Amber Trueblood, MFT is a marriage and family therapist, an author and the mother of four sons, some of whom happen to be highly sensitive. “Although ‘High Sensitivity’ is not a medical diagnosis,” she explains, “many now acknowledge the importance of understanding highly sensitive children and how we might better meet their needs both at home and in the classroom.”
She goes on to clarify that this distinction is about more than just a child’s emotional response to a situation. Referencing the dictionary definition for “sensitivity,” Trueblood explains that “highly sensitive children have an increased awareness and capacity for receiving sensory input, compared to the general population.”
So how can you recognize the signs that your child might be highly sensitive? It can be tough, as not all highly sensitive kids share the same traits. Lights, sounds, scents or textures may easily overwhelm an HSP. They might avoid violent or scary movie scenes or upsetting situations. They may sometimes need quiet time alone and can be perceived as shy. They also often have a great deal of empathy, emotional awareness and creativity.
“Like anxiety, its effects can range from mild to completely impeding one’s ability to function in society,” says Trueblood. “Some children experience increased sensitivity only in one area (i.e. tactile) while others may have multiple areas (i.e. auditory, visual and olfactory).”
How Can Parents Help Their Children Cope With Their Sensitivities?
What can you do if your child is highly sensitive? Reducing sensory overload is a great place to begin. “For parents, it’s very helpful if they notice any highly-sensitive reactions, and help their children learn to modulate or minimize the input as much as possible,” Trueblood advises. “If the child is young and the sensitivity is mild, you can gradually introduce more and more stimulation until the child can calmly withstand the input levels they’ll find in the outside world.

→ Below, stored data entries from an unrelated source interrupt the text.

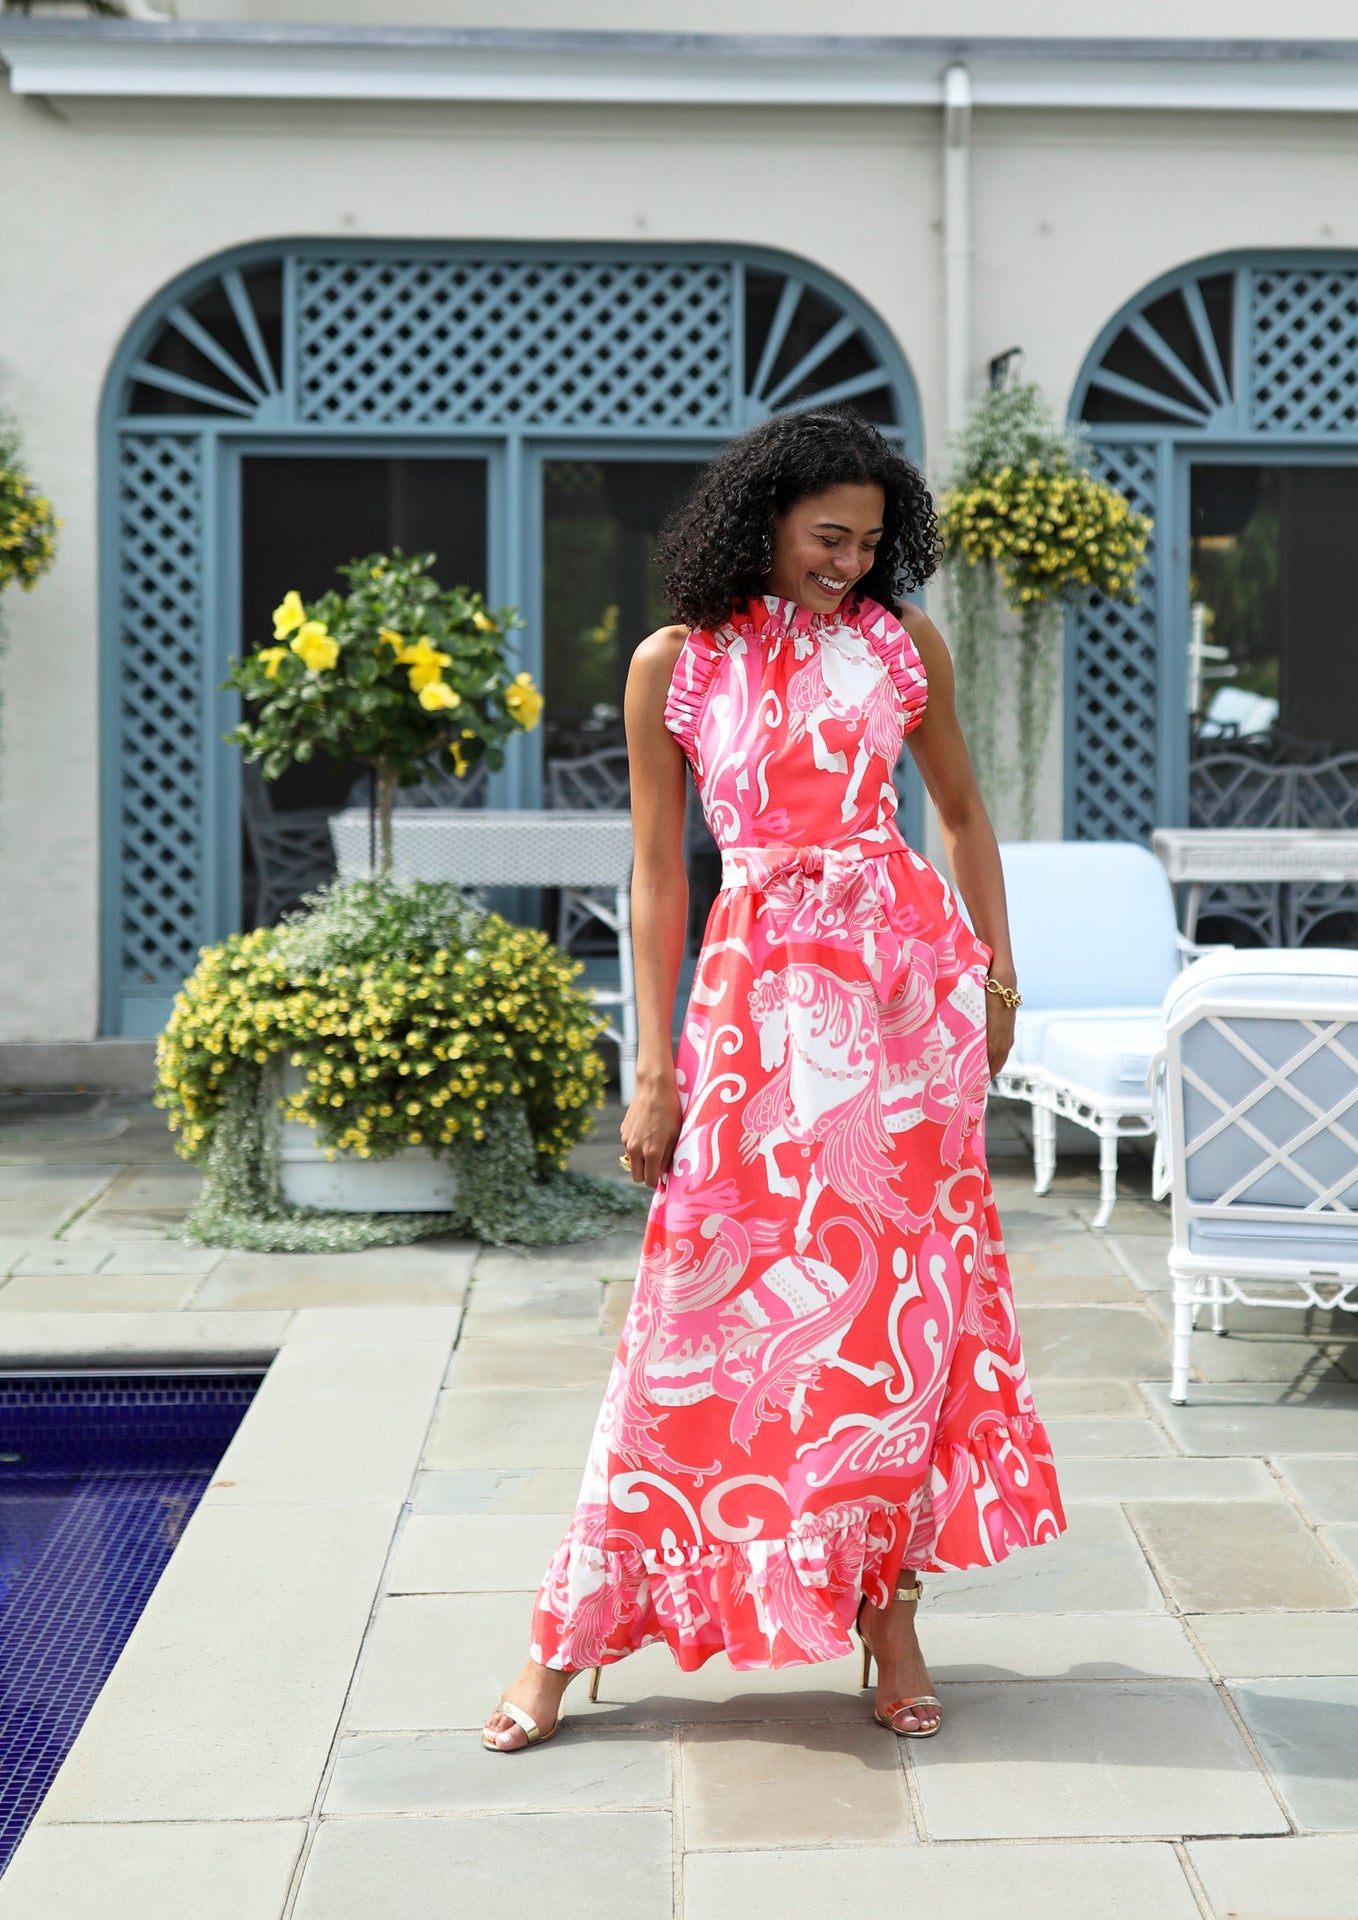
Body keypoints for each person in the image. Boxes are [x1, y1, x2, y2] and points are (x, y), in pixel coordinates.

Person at [482, 407, 1065, 1751]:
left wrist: (998, 983)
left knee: (897, 1319)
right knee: (692, 1311)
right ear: (764, 523)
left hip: (902, 1007)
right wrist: (651, 1068)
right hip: (754, 1011)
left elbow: (963, 815)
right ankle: (565, 1636)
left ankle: (890, 1620)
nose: (849, 564)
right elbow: (658, 874)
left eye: (868, 543)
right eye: (827, 537)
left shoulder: (900, 646)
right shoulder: (677, 664)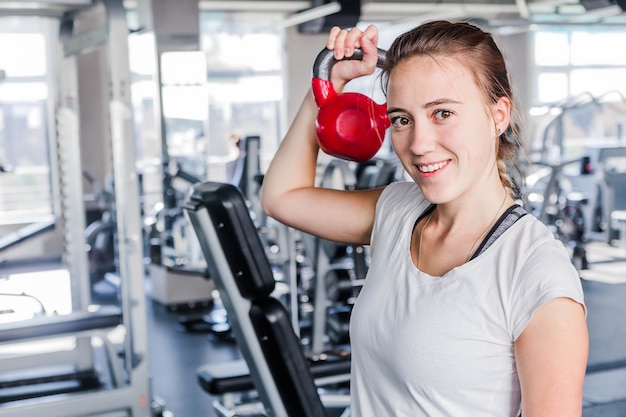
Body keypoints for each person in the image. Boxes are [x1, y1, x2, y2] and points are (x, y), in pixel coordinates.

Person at [260, 20, 588, 417]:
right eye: (401, 119)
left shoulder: (535, 274)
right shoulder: (398, 210)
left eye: (443, 113)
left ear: (498, 115)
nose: (418, 144)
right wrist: (326, 87)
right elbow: (282, 197)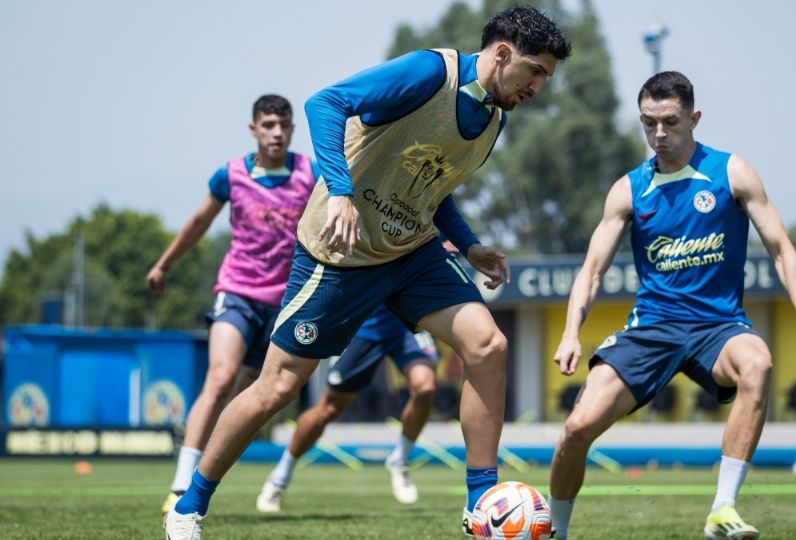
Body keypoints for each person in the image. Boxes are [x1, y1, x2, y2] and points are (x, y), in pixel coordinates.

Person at [164, 6, 571, 539]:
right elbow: (324, 103)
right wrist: (339, 192)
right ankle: (188, 505)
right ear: (502, 54)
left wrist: (469, 247)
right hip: (341, 252)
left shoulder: (494, 119)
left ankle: (480, 504)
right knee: (278, 386)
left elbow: (434, 188)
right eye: (535, 71)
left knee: (487, 346)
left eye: (545, 78)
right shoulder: (430, 73)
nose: (539, 86)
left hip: (413, 251)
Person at [546, 71, 796, 540]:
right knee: (576, 428)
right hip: (652, 328)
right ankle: (555, 531)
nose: (659, 134)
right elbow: (592, 270)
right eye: (649, 123)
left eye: (671, 122)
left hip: (718, 327)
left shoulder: (732, 173)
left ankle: (722, 509)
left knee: (757, 363)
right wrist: (570, 333)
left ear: (694, 118)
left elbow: (781, 248)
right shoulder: (628, 190)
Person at [147, 94, 316, 516]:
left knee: (252, 396)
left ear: (293, 129)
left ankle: (210, 469)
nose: (277, 132)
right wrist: (164, 264)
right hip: (237, 292)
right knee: (220, 378)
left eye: (284, 125)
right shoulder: (232, 175)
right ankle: (180, 484)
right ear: (253, 129)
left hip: (285, 304)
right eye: (268, 125)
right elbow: (199, 222)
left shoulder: (310, 174)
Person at [256, 304, 439, 511]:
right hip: (362, 329)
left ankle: (400, 460)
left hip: (407, 326)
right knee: (329, 408)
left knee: (425, 387)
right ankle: (280, 476)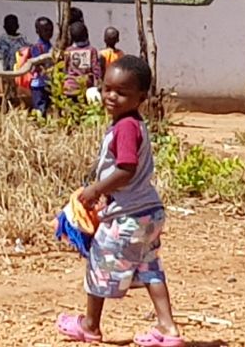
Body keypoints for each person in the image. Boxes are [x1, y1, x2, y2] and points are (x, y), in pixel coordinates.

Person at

As an example, Trueblood shares that her own children were unable to cope with the sounds and visual stimuli of movie theaters when they were just 4 or 5. “But at 8 and up (for the most part), they now enjoy movies in an actual theater. We started by watching movies at home, with low sound, on a small screen.”
Angela C. Santomero, creator of “Daniel Tiger’s Neighborhood” from The Fred Rogers Company, also recommends carefully screening the media highly sensitive kids absorb. “A highly sensitive child is very empathetic and caring and, therefore, even more engrossed in the media they see, ‘leaning in’ more and ensuring that the learning is stronger,” she says. Because of this, it’s important that parents choose shows that are visual, active and slower paced, and that have characters who are positive models. “All kids model what they see in media,” says Santomero, “but this is especially true of those who are highly sensitive.” In fact, this is why the needs of highly sensitive children are always considered when Santomero and her colleagues create shows for preschoolers.

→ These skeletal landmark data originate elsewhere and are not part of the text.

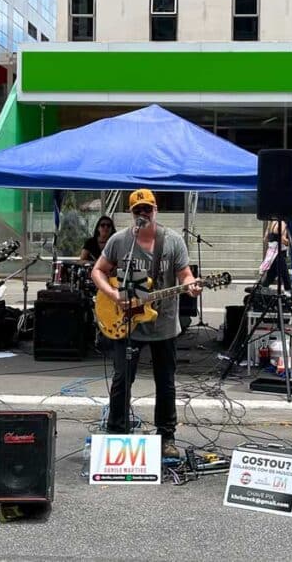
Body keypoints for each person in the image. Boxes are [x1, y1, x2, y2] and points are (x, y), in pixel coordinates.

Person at [90, 189, 201, 459]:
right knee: (121, 379)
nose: (143, 214)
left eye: (147, 210)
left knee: (166, 382)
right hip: (128, 325)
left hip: (162, 325)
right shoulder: (120, 241)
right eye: (138, 210)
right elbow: (98, 270)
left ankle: (166, 436)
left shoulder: (172, 241)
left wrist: (191, 286)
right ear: (131, 213)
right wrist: (114, 294)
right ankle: (116, 434)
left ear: (155, 210)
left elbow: (185, 274)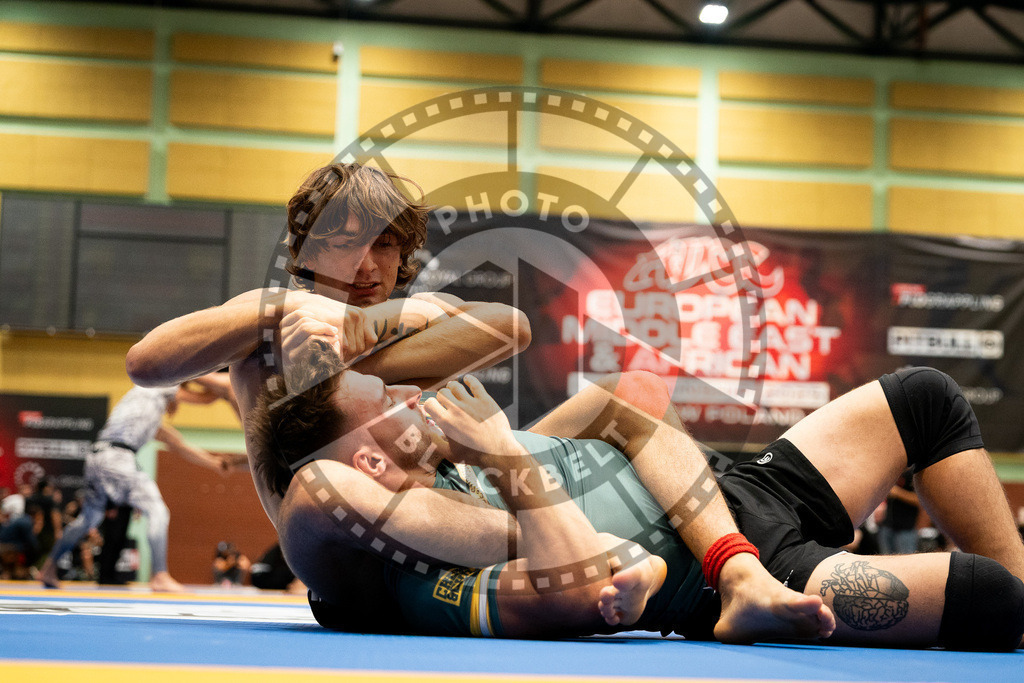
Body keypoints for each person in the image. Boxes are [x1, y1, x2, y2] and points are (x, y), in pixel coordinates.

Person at [254, 352, 1024, 650]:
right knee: (995, 599)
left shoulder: (458, 456)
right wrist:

Equipping your child with tools and skills they can use even when you are not around can also help your child cope and flourish. “When children have very high levels of sensitivity, it’s helpful for parents to teach their children how to breathe,” says Trueblood, recommending that you teach your child to stop, close their eyes and take three deep breaths. She also says it can be helpful for them to learn how to talk to others confidently about their sensitivities. For example: Yeah, I have super hearing ears so even regular noises can sound super loud to me.

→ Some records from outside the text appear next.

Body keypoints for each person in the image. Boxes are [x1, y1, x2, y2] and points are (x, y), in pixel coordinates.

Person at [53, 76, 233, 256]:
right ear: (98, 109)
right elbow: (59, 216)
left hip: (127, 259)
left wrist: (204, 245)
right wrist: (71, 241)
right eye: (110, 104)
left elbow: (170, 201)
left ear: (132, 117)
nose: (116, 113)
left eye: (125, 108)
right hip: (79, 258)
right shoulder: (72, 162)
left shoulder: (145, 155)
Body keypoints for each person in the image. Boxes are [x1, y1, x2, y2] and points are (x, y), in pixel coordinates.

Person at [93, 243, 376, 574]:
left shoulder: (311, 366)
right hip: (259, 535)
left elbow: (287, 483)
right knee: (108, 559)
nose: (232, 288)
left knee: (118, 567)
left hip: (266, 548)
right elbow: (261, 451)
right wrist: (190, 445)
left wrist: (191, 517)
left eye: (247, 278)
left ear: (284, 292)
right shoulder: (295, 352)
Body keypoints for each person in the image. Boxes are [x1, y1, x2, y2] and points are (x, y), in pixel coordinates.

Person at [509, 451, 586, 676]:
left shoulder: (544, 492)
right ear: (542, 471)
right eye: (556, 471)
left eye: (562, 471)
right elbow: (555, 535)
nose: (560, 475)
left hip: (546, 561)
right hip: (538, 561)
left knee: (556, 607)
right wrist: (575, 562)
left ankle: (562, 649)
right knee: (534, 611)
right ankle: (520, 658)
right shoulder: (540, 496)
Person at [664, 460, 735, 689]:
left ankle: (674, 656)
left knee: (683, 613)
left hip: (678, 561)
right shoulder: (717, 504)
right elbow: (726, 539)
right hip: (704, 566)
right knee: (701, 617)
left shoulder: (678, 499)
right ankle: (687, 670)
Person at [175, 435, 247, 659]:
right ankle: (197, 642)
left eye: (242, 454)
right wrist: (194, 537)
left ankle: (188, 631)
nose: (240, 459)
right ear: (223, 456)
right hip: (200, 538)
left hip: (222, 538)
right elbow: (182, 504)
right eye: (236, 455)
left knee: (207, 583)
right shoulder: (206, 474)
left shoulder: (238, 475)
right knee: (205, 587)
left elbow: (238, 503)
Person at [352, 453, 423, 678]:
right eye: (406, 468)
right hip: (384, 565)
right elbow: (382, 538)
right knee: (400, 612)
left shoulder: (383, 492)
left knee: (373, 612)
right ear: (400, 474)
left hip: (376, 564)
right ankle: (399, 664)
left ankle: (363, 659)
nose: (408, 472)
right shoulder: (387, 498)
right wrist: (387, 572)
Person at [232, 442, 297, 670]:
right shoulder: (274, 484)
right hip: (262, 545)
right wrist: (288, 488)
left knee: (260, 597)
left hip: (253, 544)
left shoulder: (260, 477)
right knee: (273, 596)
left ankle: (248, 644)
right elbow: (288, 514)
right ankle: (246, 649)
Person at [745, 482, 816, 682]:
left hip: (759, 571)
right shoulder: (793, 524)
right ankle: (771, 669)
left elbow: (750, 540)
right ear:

How Else Can You Nurture Your Highly Sensitive Child?
It is essential for parents to be supportive of their child’s unique needs, emotions and sensitivities. So, as a start, you should:
- never tease your child for tearing up over a song or a piece of art.
- make it okay for him to leave the room or hide his face during a movie scene he deems tense or scary.
- let her cover her ears when sounds are too loud or change her top when it feels too itchy.
- take a break from errands or other busyness if he starts to appear overwhelmed. What seems like everyday stuff to you can be exhausting to your highly sensitive kiddo.
Along with teaching them how to avoid or minimize extreme and uncomfortable levels of sensory input, parents should help highly sensitive children comprehend and accept that they are wonderful just the way they are.
“Raising a highly sensitive child is just like raising a child with any other trait or quality that is not the norm,” states Trueblood. “Most important is helping them to understand themselves without guilt or shame, so they do not become a target for bullies or a victim of their own self-talk in the future.”
Overall, being a loving, accepting and attentive parent may be the best advice. Highly sensitive children possess a unique gift, enabling them to be deeply touched by—and to touch deeply—the world around them.